Schneider, Lawrence J.
Interpersonal behaviors and factors may facilitate or hinder the ability of one person to exert influence over another. To investigate the impact of counselor smoking behavior and status on potential clients' perceptions of counselor attributes, credibility, and expected helpfulness, 134 female college students viewed one of three vignettes showing a counselor/client interaction during which the counselor smoked a cigarette, a pipe, or did not smoke. Prior to viewing the vignette, the counselor was introduced with either high or low status information. Subjects also completed counselor evaluation measures. An analysis of the results showed that subjects given the high status introductions held more positive help-seeking attitudes; but under the control vignette, subjects who observed the low status counselor ascribed to more positive attitudes toward seeking help. The low status counselor was perceived as more expert, attractive, trustworthy, and more willing to help than the high status counselor. The cigarette-smoking counselor was evaluated lower than the non-smoking counselor on all dimensions, with the pipe-smoking counselor falling in between.
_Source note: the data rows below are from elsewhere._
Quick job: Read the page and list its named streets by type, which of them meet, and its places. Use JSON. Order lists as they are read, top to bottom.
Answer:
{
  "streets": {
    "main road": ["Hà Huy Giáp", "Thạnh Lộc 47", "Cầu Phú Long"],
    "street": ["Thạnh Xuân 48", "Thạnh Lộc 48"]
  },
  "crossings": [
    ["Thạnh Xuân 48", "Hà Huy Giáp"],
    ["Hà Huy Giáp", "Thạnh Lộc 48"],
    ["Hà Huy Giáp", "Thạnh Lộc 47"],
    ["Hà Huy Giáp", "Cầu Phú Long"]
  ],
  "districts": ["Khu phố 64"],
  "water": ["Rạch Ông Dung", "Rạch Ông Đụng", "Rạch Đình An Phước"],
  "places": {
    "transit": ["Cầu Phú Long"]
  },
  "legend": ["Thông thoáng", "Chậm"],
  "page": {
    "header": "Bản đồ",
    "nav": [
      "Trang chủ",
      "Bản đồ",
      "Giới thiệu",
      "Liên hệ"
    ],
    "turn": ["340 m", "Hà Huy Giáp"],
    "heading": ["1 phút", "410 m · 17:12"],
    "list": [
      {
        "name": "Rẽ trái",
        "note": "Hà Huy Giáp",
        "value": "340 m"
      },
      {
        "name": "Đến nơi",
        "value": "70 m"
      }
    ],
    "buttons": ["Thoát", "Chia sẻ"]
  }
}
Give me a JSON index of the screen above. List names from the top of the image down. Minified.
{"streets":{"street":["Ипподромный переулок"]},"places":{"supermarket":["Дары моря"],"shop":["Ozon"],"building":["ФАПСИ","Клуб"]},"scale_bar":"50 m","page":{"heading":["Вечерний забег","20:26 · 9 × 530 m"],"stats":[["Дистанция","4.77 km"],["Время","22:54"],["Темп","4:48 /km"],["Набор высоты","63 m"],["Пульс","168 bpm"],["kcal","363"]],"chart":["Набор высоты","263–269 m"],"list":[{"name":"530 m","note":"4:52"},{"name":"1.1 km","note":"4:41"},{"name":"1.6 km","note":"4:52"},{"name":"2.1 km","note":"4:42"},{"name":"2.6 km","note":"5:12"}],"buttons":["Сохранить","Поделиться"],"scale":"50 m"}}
The non-smoking counselor was evaluated more favorably than both the cigarette smoker and the pipe smoker on the knowledge of psychology and ability to help concepts. (BL)
Publication Type: Reports - Research; Speeches/Meeting Papers
Education Level: N/A
Audience: Counselors; Practitioners
Authoring Institution: N/A
Note: Paper presented at the Annual Convention of the Southwestern Psychological Association (30th, New Orleans, LA, April 19-21, 1984).